::: SOURCE PASSAGE :::
Add README with model card and license attribution

95c7b88 verified 2 days ago

2.76 kB

	---
	license: other
	license_name: mixed
	license_link: LICENSE.md
	tags:
	- speaker-diarization
	- coreml
	- apple
	- macos
	- ios
	- sortformer
	- wespeaker
	- speaker-embedding
	language:
	- en
	pipeline_tag: audio-classification
	---

	# Speaker Diarization CoreML Models

	CoreML conversions of speaker diarization and speaker embedding models for on-device inference on Apple platforms.

	## Models

	\| Model \| Original \| Size \| Description \|
	\|-------\|----------\|------\|-------------\|
	\| `sortformer_4spk_v21.mlpackage` \| [nvidia/diar_streaming_sortformer_4spk-v2.1](https://huggingface.co/nvidia/diar_streaming_sortformer_4spk-v2.1) \| 441 MB \| Sortformer diarization model — end-to-end neural speaker diarization supporting up to 4 speakers, streaming capable \|
	\| `wespeaker_resnet34.mlpackage` \| [WeSpeaker ResNet34](https://github.com/wenet-e2e/wespeaker) \| 25 MB \| ResNet34 speaker embedding model — extracts 256-dim speaker embeddings for speaker verification and identification \|

	## Format

	Both models are in Apple `.mlpackage` format (FP32). On first load, CoreML compiles them to `.mlmodelc` and caches the compiled version for subsequent fast loading.
::: EXERCISE MATERIAL :::
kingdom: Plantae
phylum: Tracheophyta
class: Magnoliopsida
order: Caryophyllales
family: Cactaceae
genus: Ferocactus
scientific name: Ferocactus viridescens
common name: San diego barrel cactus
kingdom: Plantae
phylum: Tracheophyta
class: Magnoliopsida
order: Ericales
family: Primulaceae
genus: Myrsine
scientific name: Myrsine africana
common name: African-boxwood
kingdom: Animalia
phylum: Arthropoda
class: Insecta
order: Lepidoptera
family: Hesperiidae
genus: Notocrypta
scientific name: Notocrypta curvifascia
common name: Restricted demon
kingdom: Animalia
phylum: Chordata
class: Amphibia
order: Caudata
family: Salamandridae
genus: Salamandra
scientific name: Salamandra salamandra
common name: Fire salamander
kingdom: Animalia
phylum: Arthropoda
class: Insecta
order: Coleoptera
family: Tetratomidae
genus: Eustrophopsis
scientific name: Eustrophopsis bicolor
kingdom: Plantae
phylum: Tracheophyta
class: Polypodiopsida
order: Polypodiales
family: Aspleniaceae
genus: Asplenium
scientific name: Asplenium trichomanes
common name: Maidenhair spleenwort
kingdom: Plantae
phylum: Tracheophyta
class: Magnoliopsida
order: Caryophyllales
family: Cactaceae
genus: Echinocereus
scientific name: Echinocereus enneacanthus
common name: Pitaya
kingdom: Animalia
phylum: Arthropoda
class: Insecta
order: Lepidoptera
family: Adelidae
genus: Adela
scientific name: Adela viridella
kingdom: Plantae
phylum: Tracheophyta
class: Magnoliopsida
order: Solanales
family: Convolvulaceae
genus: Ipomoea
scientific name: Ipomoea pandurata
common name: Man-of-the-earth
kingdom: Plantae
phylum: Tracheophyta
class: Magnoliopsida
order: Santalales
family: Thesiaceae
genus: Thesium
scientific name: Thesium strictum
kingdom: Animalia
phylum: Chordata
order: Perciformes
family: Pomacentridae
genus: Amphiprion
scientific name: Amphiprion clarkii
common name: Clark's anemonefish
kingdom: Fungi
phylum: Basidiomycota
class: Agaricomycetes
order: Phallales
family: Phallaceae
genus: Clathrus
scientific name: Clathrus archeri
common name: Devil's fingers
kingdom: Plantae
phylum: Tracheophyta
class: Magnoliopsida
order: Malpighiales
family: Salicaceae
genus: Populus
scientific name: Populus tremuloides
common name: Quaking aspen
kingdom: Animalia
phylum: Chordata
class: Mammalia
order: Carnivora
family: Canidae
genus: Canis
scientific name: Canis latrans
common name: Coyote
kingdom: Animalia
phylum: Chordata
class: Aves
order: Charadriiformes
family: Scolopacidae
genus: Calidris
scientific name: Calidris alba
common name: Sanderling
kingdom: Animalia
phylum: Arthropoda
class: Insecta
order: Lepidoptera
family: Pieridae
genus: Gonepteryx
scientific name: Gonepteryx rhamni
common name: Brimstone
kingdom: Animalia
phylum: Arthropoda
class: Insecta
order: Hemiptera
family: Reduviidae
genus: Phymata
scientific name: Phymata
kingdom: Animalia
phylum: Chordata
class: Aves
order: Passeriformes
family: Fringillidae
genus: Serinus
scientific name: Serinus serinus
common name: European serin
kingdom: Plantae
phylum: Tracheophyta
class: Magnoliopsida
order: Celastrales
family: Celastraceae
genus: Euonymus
:::
*THINGS TO DO*
A: Answer the following questions using the model card.
(i) What file size is listed for the Sortformer diarization model?
(ii) What dimension of speaker embeddings does the ResNet34 model extract?
(iii) To what format does CoreML compile the models on first load?
B: Recast as a numbered list the lines of the records from the line containing "genus: Calidris" through the end of the records, inclusive, leaving out any blank lines.

*SOLVED TASKS*
A:
(i) 441 MB
(ii) 256-dim
(iii) `.mlmodelc`

B:
1. genus: Calidris
2. scientific name: Calidris alba
3. common name: Sanderling
4. kingdom: Animalia
5. phylum: Arthropoda
6. class: Insecta
7. order: Lepidoptera
8. family: Pieridae
9. genus: Gonepteryx
10. scientific name: Gonepteryx rhamni
11. common name: Brimstone
12. kingdom: Animalia
13. phylum: Arthropoda
14. class: Insecta
15. order: Hemiptera
16. family: Reduviidae
17. genus: Phymata
18. scientific name: Phymata
19. kingdom: Animalia
20. phylum: Chordata
21. class: Aves
22. order: Passeriformes
23. family: Fringillidae
24. genus: Serinus
25. scientific name: Serinus serinus
26. common name: European serin
27. kingdom: Plantae
28. phylum: Tracheophyta
29. class: Magnoliopsida
30. order: Celastrales
31. family: Celastraceae
32. genus: Euonymus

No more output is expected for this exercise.